Onano urges the government to adopt activism for girls and women’s empowerment to be realised.
Though the introduction of free primary education has increased number of girls in learning centres, they are still grappling with among others, unwanted pregnancies, access to sanitary towels, coerced female genital mutilation, gender-based violence and early marriage.
“We need to reach young people in urban and rural communities and remove restrictions that limit access and choice. We can achieve this by creating an enabling environment for young people to access contraceptives,” the vice president, strategy and development at Marie Stopes International, Megan Elliot says.
“Giving access to contraception for girls is not the right thing to do; it’s the smart thing to do,” Elliot says, adding that for demographic dividend - a boost to economic growth - to be achieved, the youth have to be accorded sexual and reproductive health rights.
“It is especially important to give teenagers and young adults a comprehensive sexual health education; this can initiate changes in society regarding the right of girls and young women to take self-determined decisions in family planning,” Philipose says.
Currently, Kenya has 21per cent unmet need for family planning, a drop from the previous 43 per cent. Despite the national percentage portraying an optimistic picture, the distribution remains highly disproportionate.
While towns and cities continue to record high contraception uptake, the situation remains dire in most rural communities, where myths and misconceptions, coupled with cases of gender imbalance, remain high.
“We need to create an empathetic environment towards youth when they come to access information on contraception. We need to treat them with respect and expand options for them,” says Prof Maria Abalos, a member of the Global Care Group.
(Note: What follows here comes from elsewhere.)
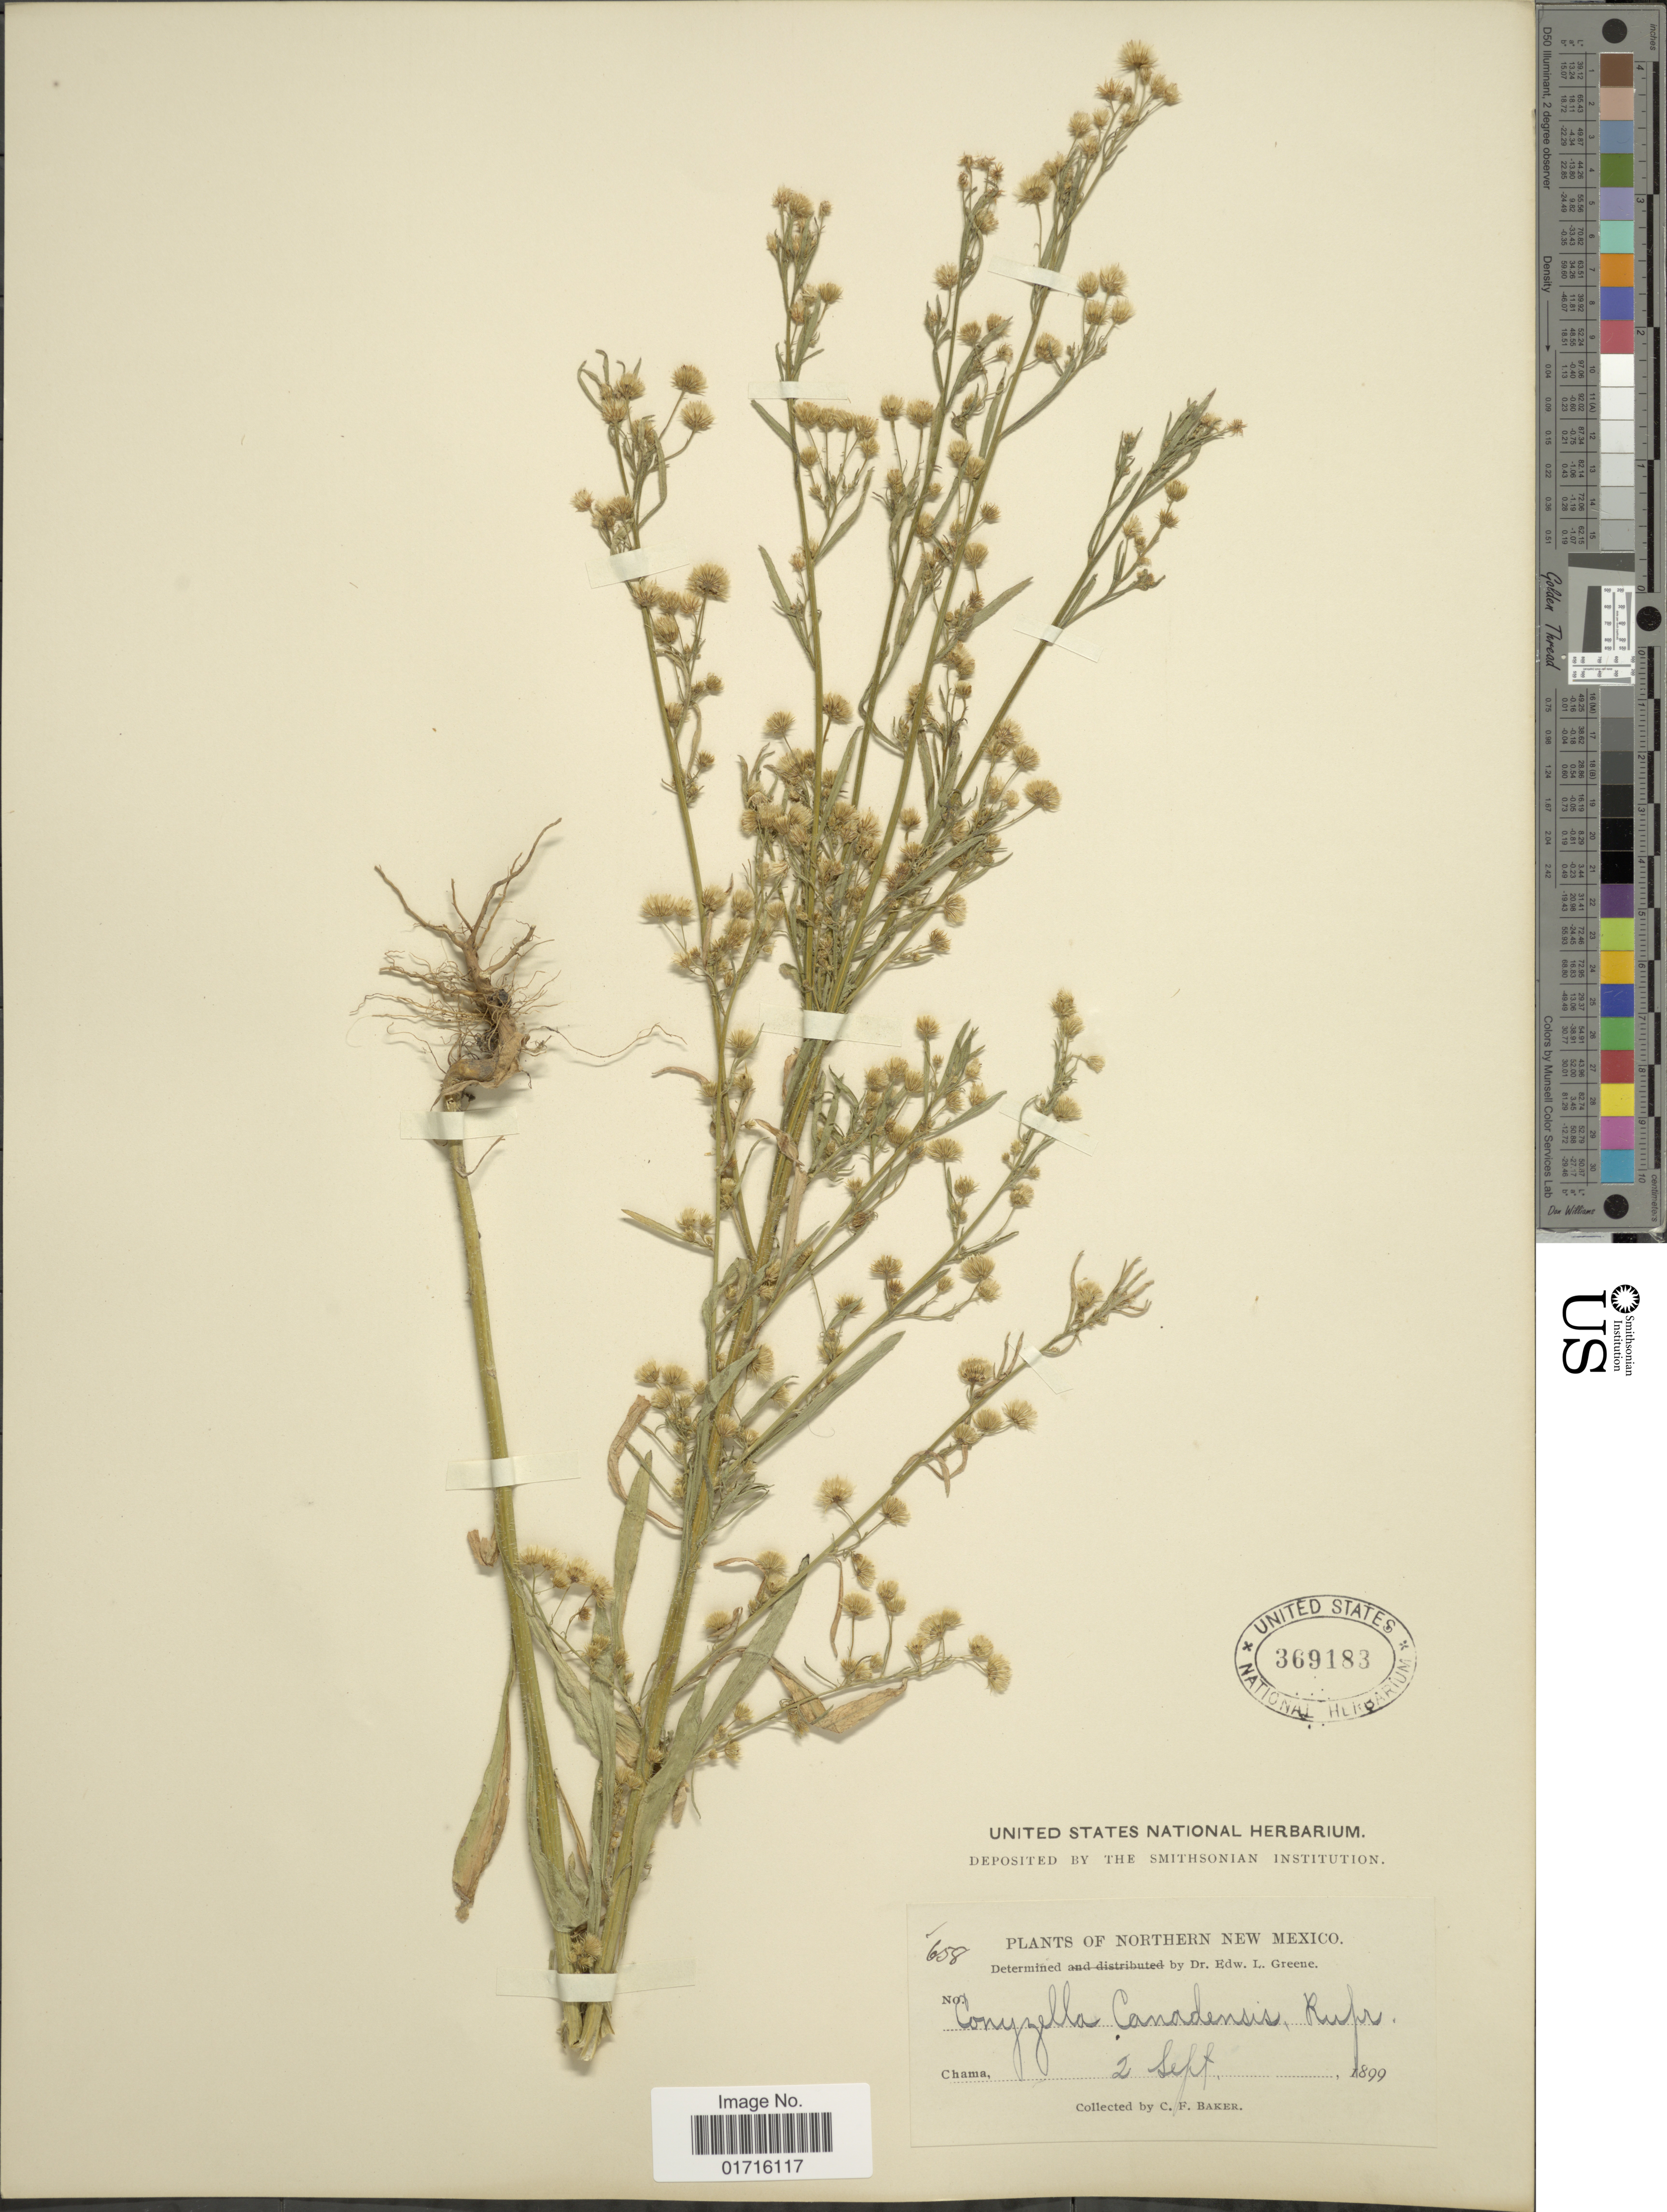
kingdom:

Abalos says globally, more than 70 per cent of all women hospitalised for unsafe abortions are aged below 20 years. The situation is no different in Kenya where cases of back street termination of unwanted pregnancies continue to be perpetrated.
Abortion is illegal in Kenya, except upon recommendation by a medic, when the mother’s life is in danger.
Although some private health caregivers and politicians have voiced reservations on illegality of abortion, their concerns have been met with stiff resistance, especially from religious organisations.
Due to legal ramifications that medics may be slapped with if found culpable of engaging in the practice, more women and girls continue to expose themselves to the grave dangers of unsafe abortion, a pointer to desperate times calling for desperate measures.
“Young people need to be empowered to make informed decisions about contraception and their future life. There is need to engage young adults in dialogue. It is through conversation that we can give them information that makes them confident, hence making them want to access contraception information,” Abalos says.
He says healthcare providers are partly to blame for continued myths and misconceptions that push away majority of the population in need of services.
“We need to train good health professionals who can communicate and provide accurate messages,” she says, adding that healthcare givers remain the most trusted to provide information globally.
As the debate rages on, the loud voice being echoed is in unison - there is need to bring on board men, religious leaders, teachers, politicians and teachers, if any meaningful impact is to be felt.
“We need an all-inclusive approach; a shared responsibility for family planning so as to ensure its success. This will help demystify the contraception information so that it is not a woman thing, but information for the whole society,” Brill says.